Another Week, Another Test
COVID silliness on campus
My three adult children in college are endlessly tested for COVID. In fact, at least two of the three have to be tested weekly or their ID cards won’t allow them to enter buildings. While in class, they have to wear masks and can be censured for taking down their masks to drink; drinks not allowed.
Given that Omicron is literally everywhere, and overall is far less likely to cause death or hospitalization than prior variants, it seems we should dispense with the madness. But college administrators and professors, ever in love with new regulations, continue to tighten rules in the vain hope of eradicating an already endemic virus.
Here are a couple more examples of university responses to COVID.
But far worse than even the rules is the way this is impacting students’ anxiety levels. What I see among young people is an obsession with COVID. Even when vaccinated, the slightest sniffle or sore throat prompts a fear of the Vid. (Mind you, we all get this symptoms in Fall and Winter.) This is followed by an immediate withdrawal from activities and a search for the nearest university sanctioned test site or for a pharmacy in which to purchase a home COVID test.
The result may take a few hours or a couple of days. Frequently it is negative, sometimes it is not. But when it is positive, in a young, healthy, vaccinated student who lives and studies with young, healthy, vaccinated students, I’m not sure why it matters. There’s no stopping this virus. It’ in the population and will remain here. I expect yearly vaccines like the flu vaccine. And I expect us to simply navigate it as humans have always learned to live with their viral companions. Students should simply go on with their lives and universities should allow them to do so.
By way of counterpoint, hospital secretaries, nurses and physicians who were told they had to be vaccinated against COVID are now getting Omicron and once positive, are told to come to work anyway due to staffing shortages. Who is more likely to spread the disease to the vulnerable? Medical staff or college students? The world is upside down, it seems.
When one writes about COVID these days, a disclaimer is always indicated. I believe that COVID, in some people, is a very dangerous disease. As an emergency physician I have seen the devastation first hand. However, in young, healthy people it generally is not.

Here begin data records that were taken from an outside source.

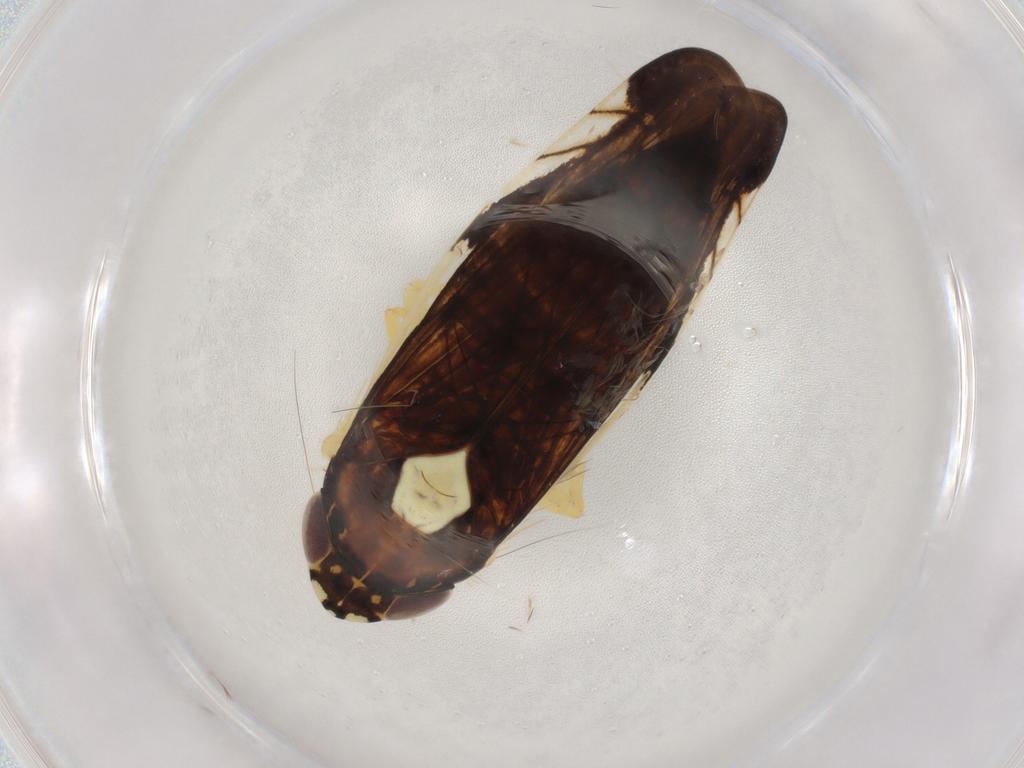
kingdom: Animalia
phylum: Arthropoda
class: Insecta
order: Hemiptera
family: Cicadellidae
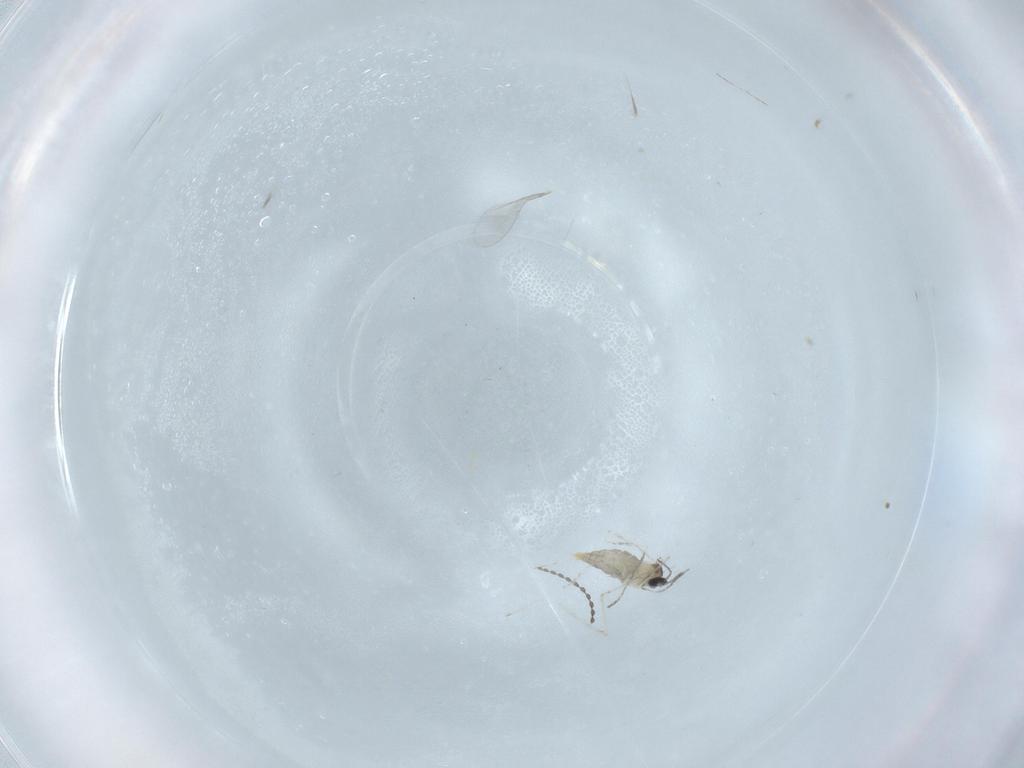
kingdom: Animalia
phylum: Arthropoda
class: Insecta
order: Diptera
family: Cecidomyiidae
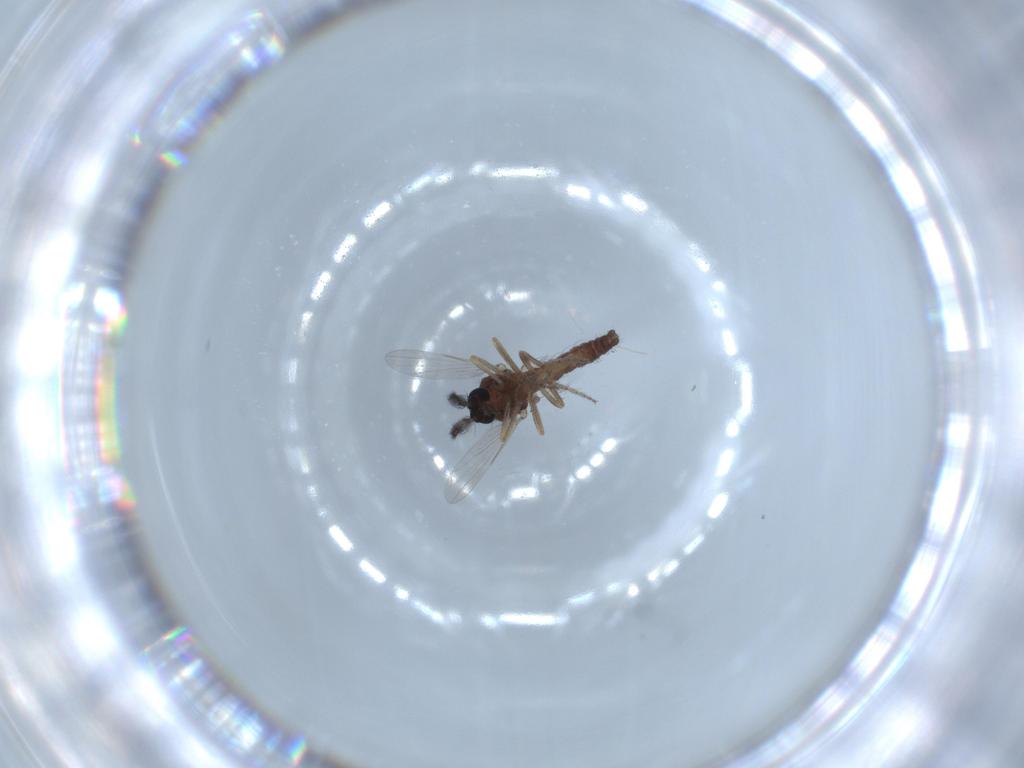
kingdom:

What I find more troubling than Omicron is the way this is impacting young people and particularly college and college-aged students.
It has created a culture of fear and anxiety which may shape many of their lives for years going forward. This generation of young men and women are already afflicted with remarkable degrees of anxiety and depression. The etiologies are still being investigated. But in years past, this would have been a group that were more likely to take risks and less likely to be worried about adverse health outcomes. They would have been more hopeful and less afflicted with fear for the future.
Now, these symptoms are worsened by our response to COVID.
But wait, there’s more! The unintended consequences of policy extend beyond the classroom. In the hospitals where I work, COVID tests are in short supply. Frequently we have to tell patients that we can’t test them unless they’re seriously ill and being admitted; last week we were even out of the send-out tests. We urged them to seek testing elsewhere.
In other words, colleges are testing the healthy weekly, knowing (as smart professors should) that the students are at low risk and mostly vaccinated. And they should also know that this puts them, the faculty, at much lower risk. And yet they continue to insist on more and more testing while we in healthcare can’t get tests for those who actually come to the hospital!
It’s time for colleges to stop the foolishness. And for everyone to take a deep breath and chill out. Is COVID dangerous? Sure, for some people. And those people deserve our protection and concern. But for most people it isn’t. Get your vaccine and move on in life.